The very first such more primitive cars appeared as early as 1897 in Chiswick, London. In the 1920s and 1930s, some of these garbage trucks no longer looked very primitive. Their body was no longer a classic modified, but a new, special design, so to be without an internal mechanism for moving / compressing waste.
But even after the arrival of garbage trucks with working mechanisms, and it was not just cars according to the German model Kuka, garbage trucks in original and less sophisticated designs survived for a long time (not only in operation but also in production).
For example, in 1931, a garbage truck based on the Tatra 23 was introduced, it was a truck without any mechanism inside the transport space. At that time, the first cocoons, ie more sophisticated garbage trucks with an internal mechanism, were already driving in Prague.
The waste was emptied from the Garbage Tatra 23 in the same way as from the classic dump truck. This is a demonstration photo, in the back operation, of course, had to open the back cabin. This car was created only in a prototype.
The new garbage truck from the German company Keller und Knappich Augsburg (the genesis of the Czech nickname kukavůz for cars of this concept is clear; in 1927, the KUKA brand was used) was characterized by a rotating cylindrical body (drum) with a spiral inside. The drum was surrounded by a sheet metal body (but it was not a necessity and not every car manufactured under Kuka’s license had it in the world).
When filling the car with waste, slowly turn in the direction of the cabins in the direction of the lights (when viewed from the rear, ie from the point of view of the fillers), slightly forward (when the car) and pressed. At the opposite turn, the drum then emptied.

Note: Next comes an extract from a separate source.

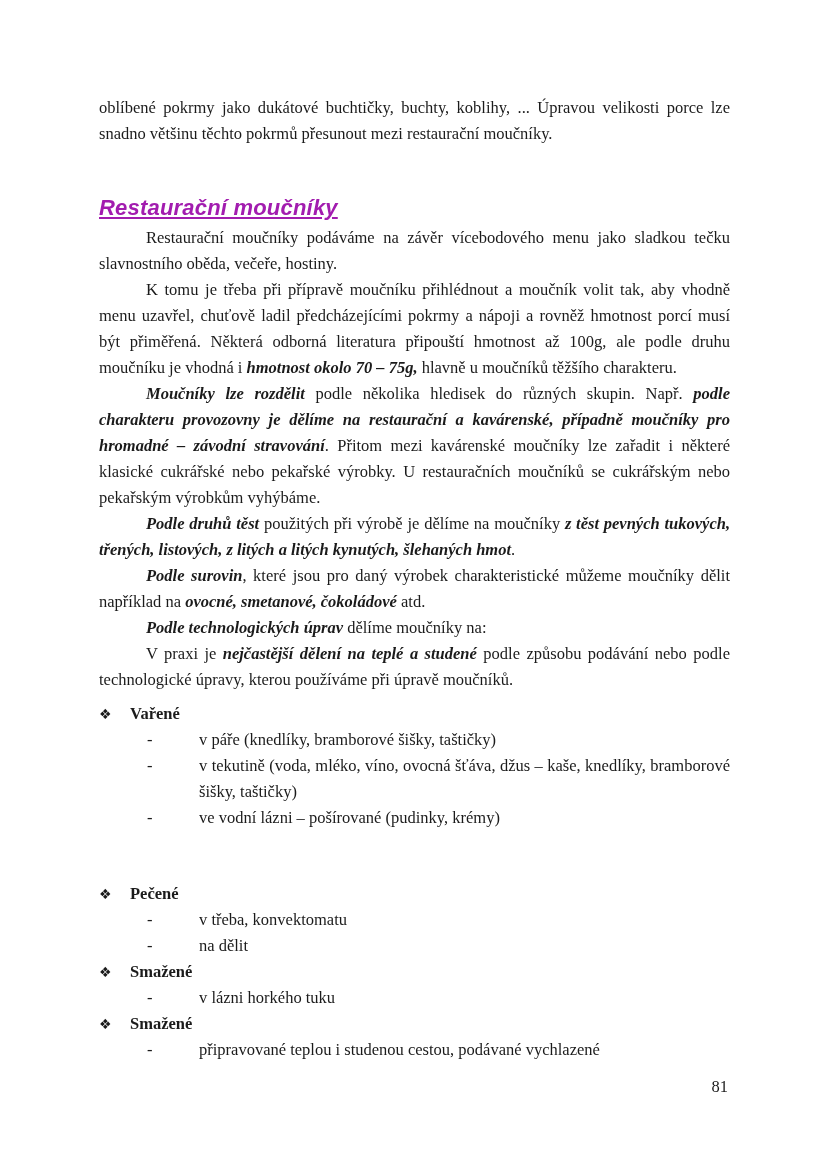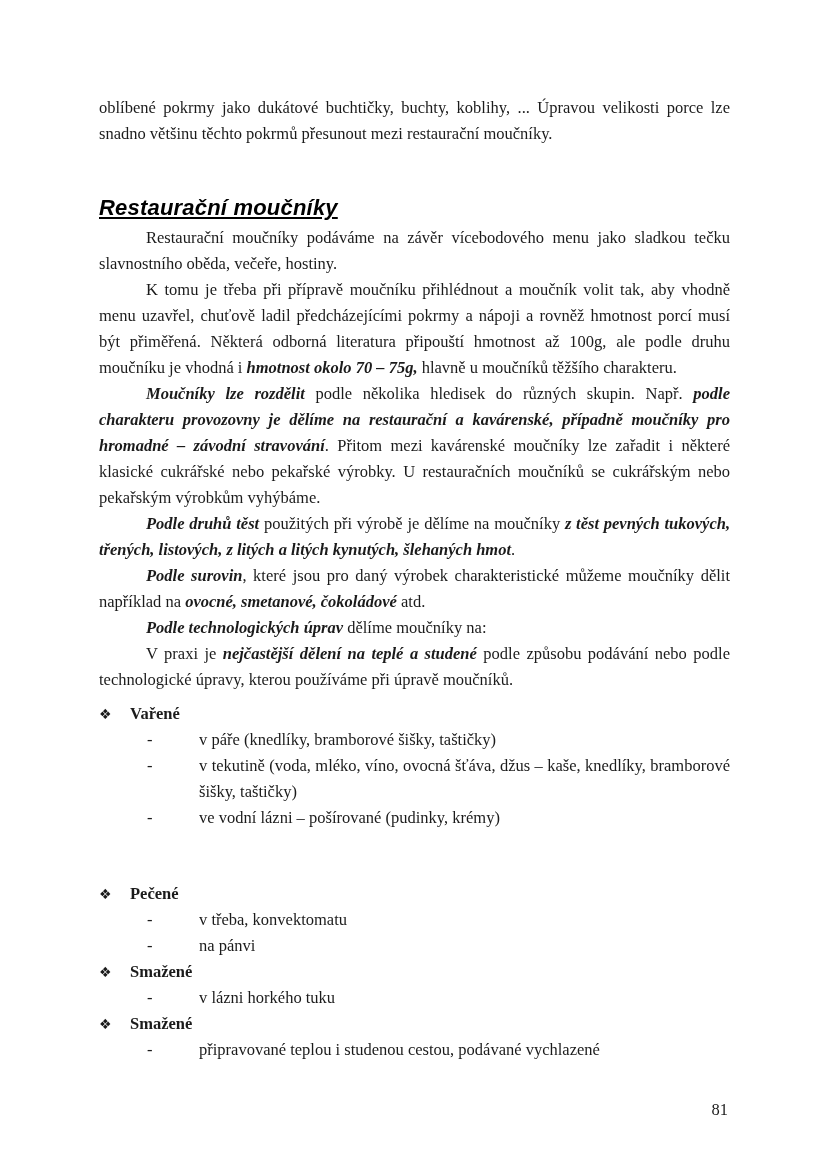"Restaurační moučníky" h1.heading { color: #000000 -> #a21caf }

For example, in the case of kavozi produced under license by ČKD, it was stated that the mechanism consumes the output of three horses.

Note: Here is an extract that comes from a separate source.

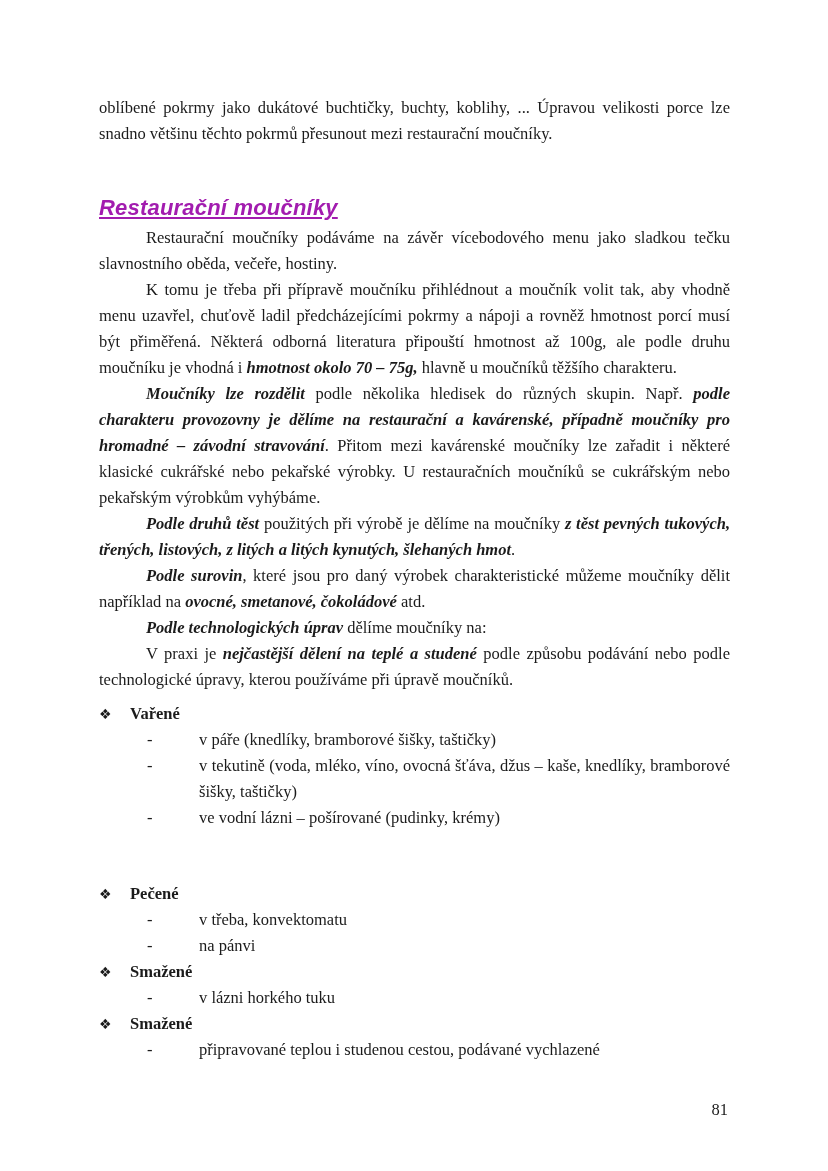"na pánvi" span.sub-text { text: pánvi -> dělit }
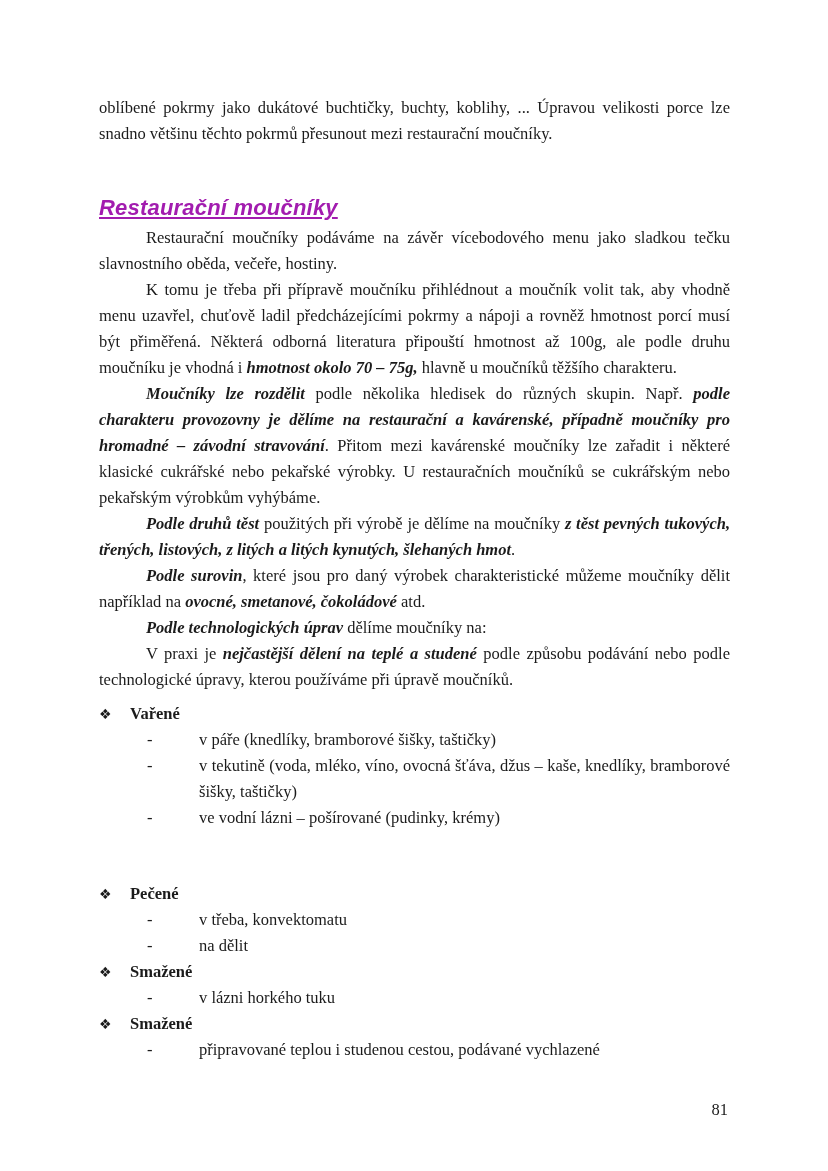"81" .page-number { top: 1100px -> 1077px }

At the end of the 1920s, our ČKD concern, which produces, among other things, cars under the Praga brand, purchased a license for the superstructure of a garbage truck. It is therefore logical that our own chassis were then used for the production of cocoons. This is how the first Czechoslovak cocoons were created, then also known as Praga-Kuka.
Praga-Kuka car for municipal waste collection
In 1930, Prague ordered 28 Praga cocoons, of which the first four had a drum volume of 8 m3 and the next 24 cars received a drum with a volume of 10 m3.

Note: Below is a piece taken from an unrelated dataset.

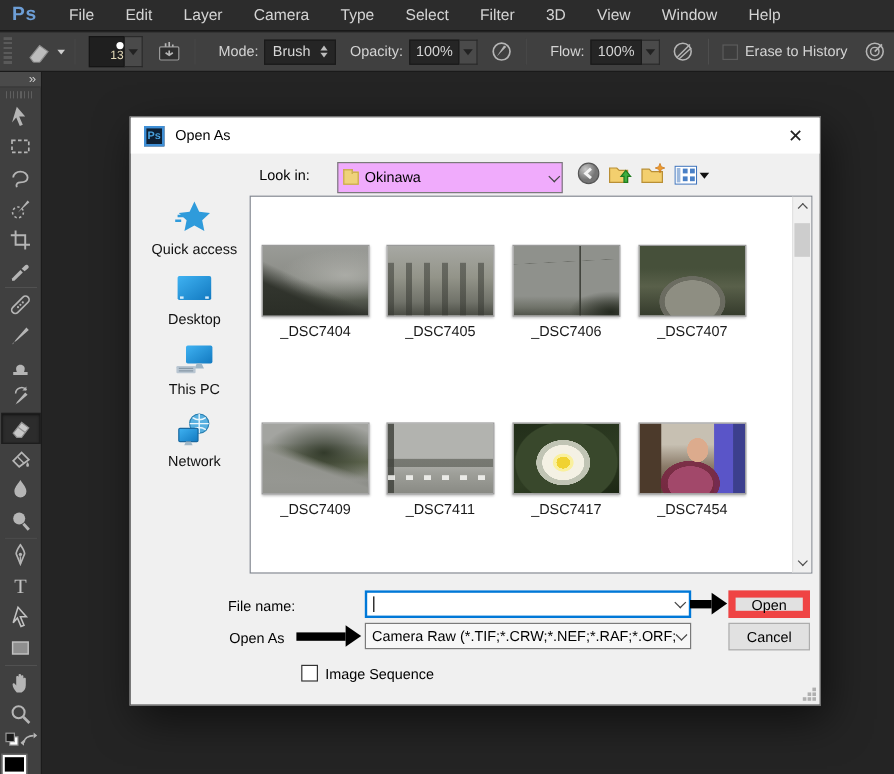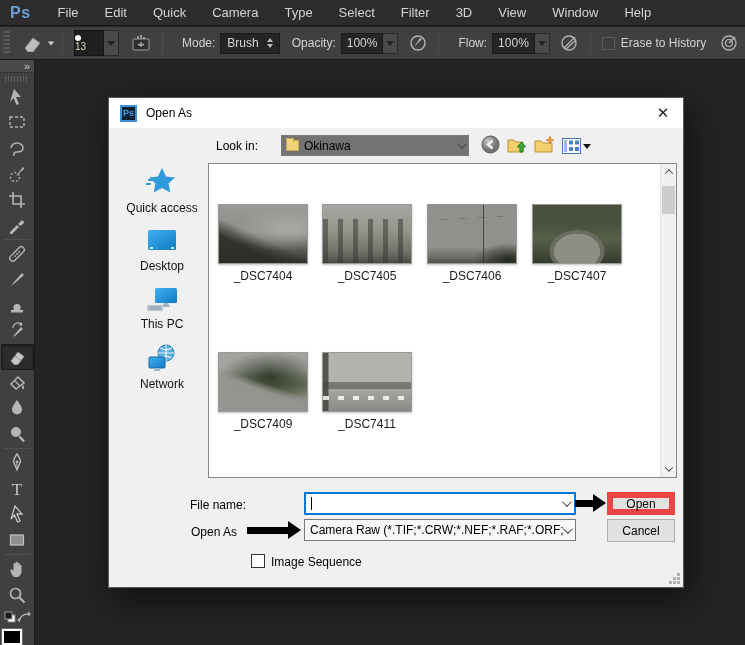"Quick" span.menu-item { text: Quick -> Layer }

In 1934, a waste incinerator was put into operation in Prague’s Vysočany. The construction of the incinerator was planned for a longer period of time and according to the original assumptions it was supposed to be built in 1932, but somehow it took longer. In fact, it was the second waste incinerator in our territory, the first started working in 1905 in Brno.
Since 1934, Praga cocoons have been transporting Prague waste to the new incinerators in Vysočany instead of to Holešovice.